The Bad—Why TikTok Would Be Bad for Microsoft
TikTok will be bad for Microsoft because Microsoft is an enterprise company. Over the years they’ve proven repeatedly that their company culture is not good at focusing on selling to consumers. The Xbox franchise is now delivering revenue (up to $10 billion a year) after years of losses.
TikTok, however, is not gaming, it is an advertising play. That puts it in the gunsights of Facebook/Instagram and Snapchat, which has seen significant success with ads spliced in between consumer videos.

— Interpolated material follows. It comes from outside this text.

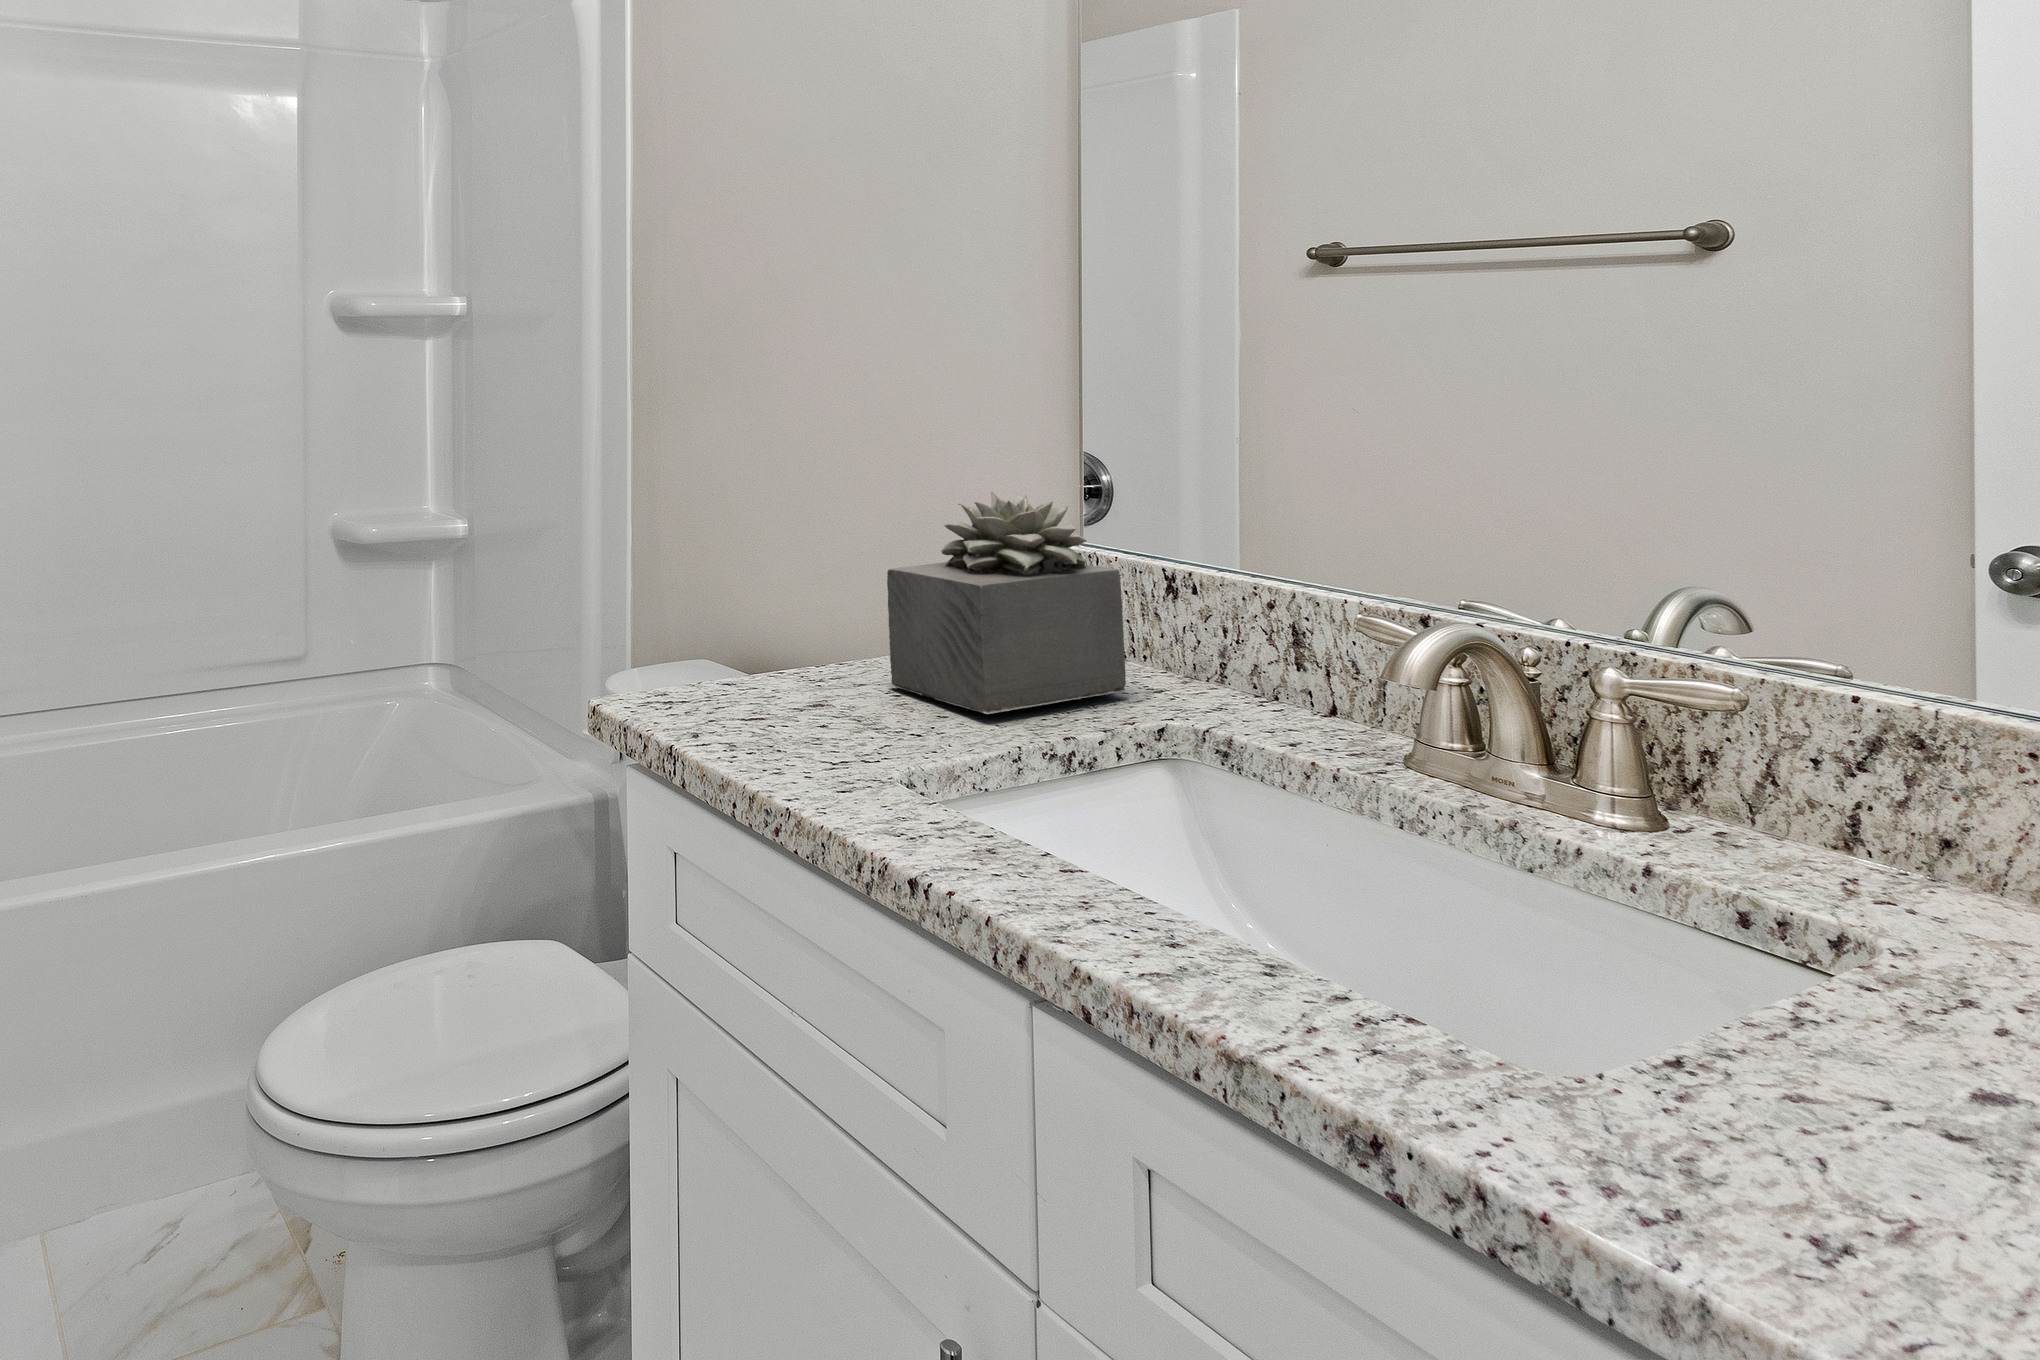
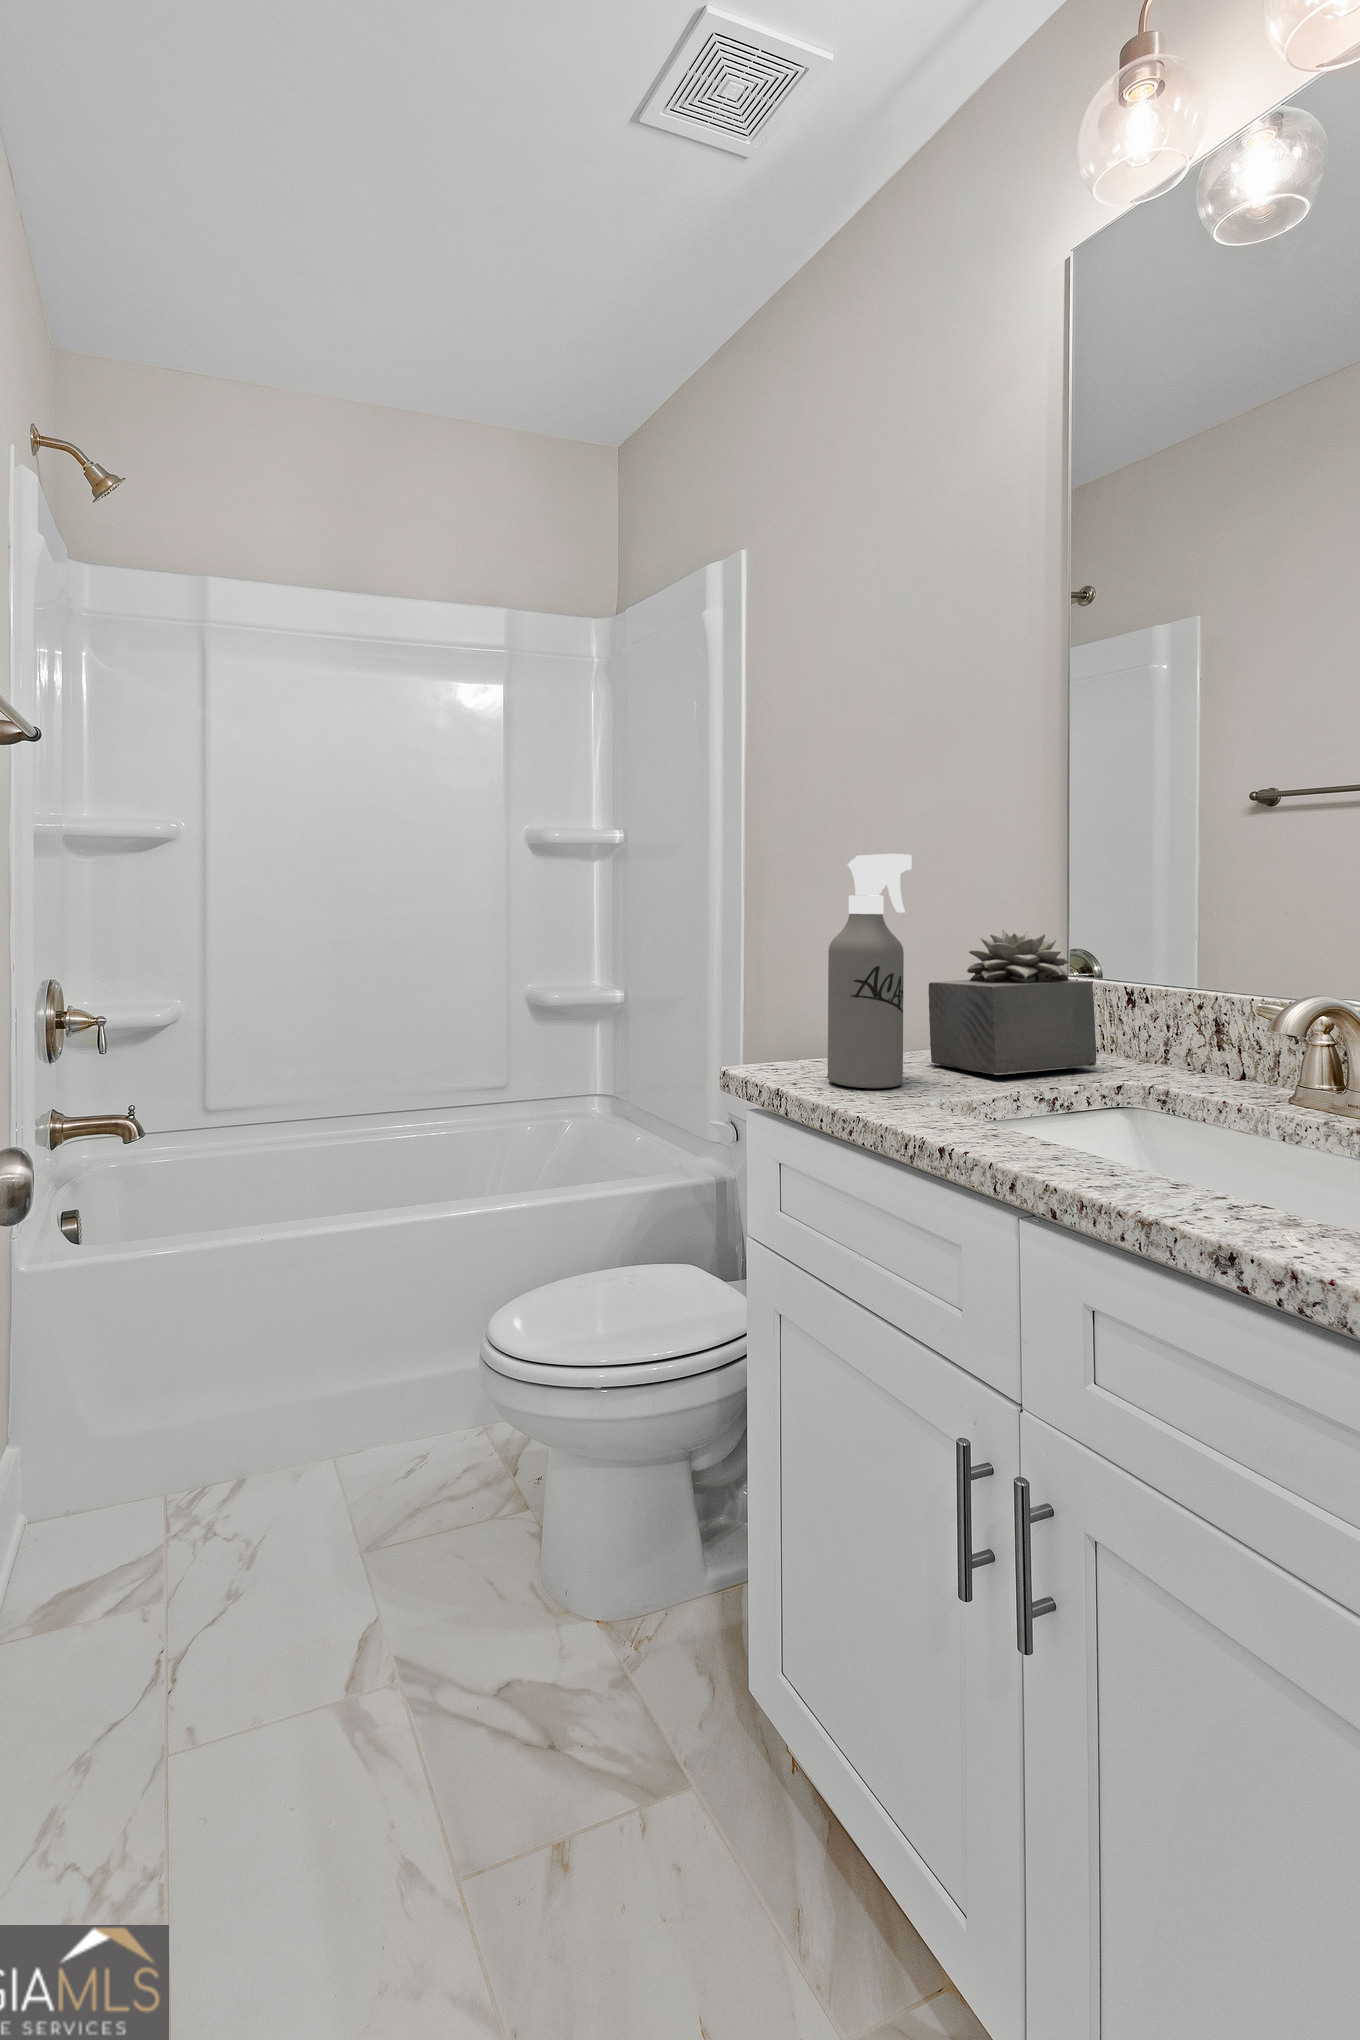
spray bottle: none [744,397,864,743] -> present [828,854,912,1088]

Satya may be thinking, “if Google can do it, why not us?” Google is mainly an advertising play. It makes money off of search. So, if Google can do it, why not Microsoft? Well, for starters, Bing is only now seeing success after years of struggling. As Microsoft has surged in the enterprise, Google continued to double down on search, and it has had to only recently decide to upgrade its executive staff for Google Cloud to compete head-on in the enterprise with Microsoft and Amazon AWS.
Microsoft is not good at consumer businesses and, just like the mobile phone disaster, which eventually led to Steve Ballmer’s departure from Microsoft, TikTok could be a distraction that Satya doesn’t need.
Microsoft is all about the enterprise. TikTok, while appearing to offer some great revenue potential to Microsoft—is out of Microsoft’s enterprise domain expertise. Microsoft is doing quite well under Satya Nadella. So, while the deal is tempting, in our opinion, Microsoft is better off passing on it.